Excerpted text:
******
I’ve been left hanging about the fate of Quentin and Barnabas Collins after the fiery conclusion of The Rage Beneath. Unable to obtain the next episode in this particular audio series, or even to confirm what the next title is, I ended up purchasing a couple of other Dark Shadows dramatic readings, based on how interesting their descriptions sounded.
The Ghost Watcher, has the following description on its back cover:
As Maggie Evans leaves the Windcliff Institute, she begins to build a new life for herself away from the Collins family. But when an enigmatic stranger arrives in town, searching for phantoms, Maggie finds herself plunged into a world of intrigue and danger.
What is the Ghost Watcher’s secret, and what is the true cost of his gift to the people of Collinsport?
Dramatic readings, unlike audio dramas, are voiced only by one or two actors rather than a full cast. In this case, Kathryn Leigh Scott tells the tale through her character’s voice, assisted by Alec Newman as Nathan Hawkins, the Ghost Watcher. The Collins family are peripheral figures: Barnabas makes a brief appearance, Roger sort of floats around in the background, and Carolyn shows up a couple of times to converse with Maggie–but this isn’t their story. This one is Maggie’s own.
It begins at an unspecified point in the early ’70s, after Maggie’s return to Collinsport. When last seen on Dark Shadows, she drove away with Sebastian Shaw to escape the influence of the vampire Roxanne. The couple checked in to Windcliff sanitarium. Some months later–we only know that it’s autumn–Maggie is deemed fit to come home, although Sebastian remains as a patient. Since, she tells us, Roger has finally sent his son David away to school, there’s no longer any need for a governess at Collinwood; the family has given her the deed to the Collinsport Inn as compensation for everything she suffered during her employment with them, as also as a bribe not to talk about it.
Maggie is running the Inn when her remarkable guest arrives for an indefinite stay. He’s come to Collinsport, he says, “for the ghosts.” This adventure will be his greatest triumph.
Although he bills himself as the Ghost Watcher, Mr. Hawkins also claims to have a wide range of supernatural experiences the world over–staking vampires and chasing down demons and a variety of fabulous beasties, as well as hunting ghosts.
His personal charm and cute Scottish accent help to carry his tall-tales, but Maggie remains skeptical in spite of her attraction toward him. The other Collinsporters are wary to the point of hostility.
******
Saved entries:
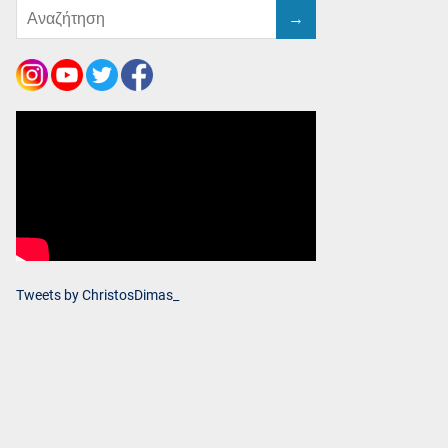
Tweets by ChristosDimas_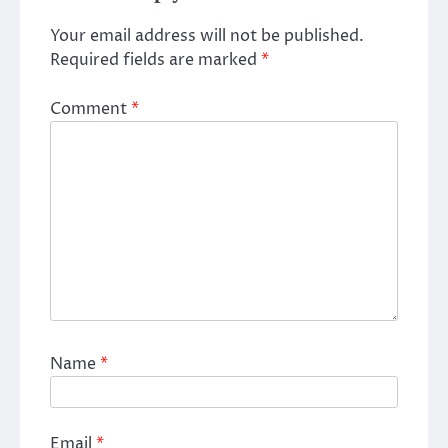
Your email address will not be published.
Required fields are marked
*
Comment
*
Name
*
Email
*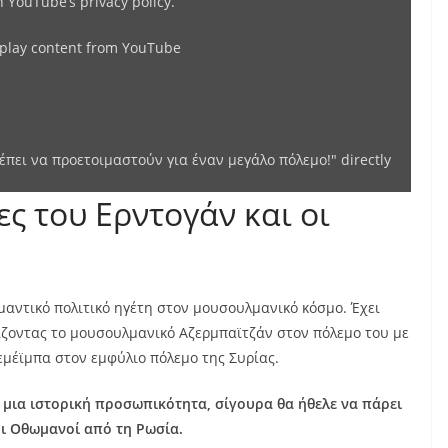
in
YouTube’s privacy policy
.
έναν
μεγάλο
splay content from YouTube
πόλεμο!"
from
YouTube
πει να προετοιμαστούν για έναν μεγάλο πόλεμο!" directly
ες του Ερντογάν και οι
ημαντικό πολιτικό ηγέτη στον μουσουλμανικό κόσμο. Έχει
ίζοντας το μουσουλμανικό Αζερμπαϊτζάν στον πόλεμο του με
εμέϊμπα στον εμφύλιο πόλεμο της Συρίας.
ς μια ιστορική προσωπικότητα, σίγουρα θα ήθελε να πάρει
οι Οθωμανοί από τη Ρωσία.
******
Prompt 1: Decide whether each statement agrees with the review of The Ghost Watcher, answering yes or no and quoting the words from the review that settle it: (a) Dramatic readings are voiced by a full cast. (b) Sebastian Shaw leaves Windcliff along with Maggie. (c) Maggie is running the Inn when the guest arrives.
Prompt 2:
Using the review of The Ghost Watcher, answer each question:
(a) Who voices Nathan Hawkins?
(b) In what season is Maggie deemed fit to come home?
(c) What kind of accent does Mr. Hawkins have?
Prompt 3: Carry on the review of The Ghost Watcher from the last sentence shown.
Nothing in the entries is needed here.

Answer section 1:
(a) No: "voiced only by one or two actors rather than a full cast"
(b) No: "although Sebastian remains as a patient"
(c) Yes: "Maggie is running the Inn when her remarkable guest arrives for an indefinite stay"

Answer section 2:
(a) Alec Newman
(b) Autumn
(c) Scottish

Answer section 3:
One night, Nathan offers Maggie proof and takes her on a weird kind of date to Eagle Hill Cemetery, where he shows her the ghosts out and about. These spirits look something like Tinkerbell–tiny spots of light with streaming ribbons of gold and silver trailing after them. They seem to be the ghosts of children, but Nathan tells Maggie that they’re actually the dreams of the dead. They remember only the happy times, and will play forever. Endless games.
But even at this wondrous moment, something ominous is lurking in the background. The little dream-spirits flee, and Nathan quickly takes Maggie away from the cemetery before this danger can make itself known.
The next day, he provides proof for other people around Collinsport in the form of a gift left on every doorstep: a glass jar with a sparkling spirit-light sealed inside. These, each attached note states, contain “someone very close to you”. The person who receives each jar will know.
“Look into the light and try to deny what you see,” Nathan’s note challenges them.
Some people do look into the light, and what they see comforts them. As the elderly widow who runs the little general store tells Maggie, it’s not all of her late husband in there, but it’s the part of him that matters. It shows her that there’s something more beyond life.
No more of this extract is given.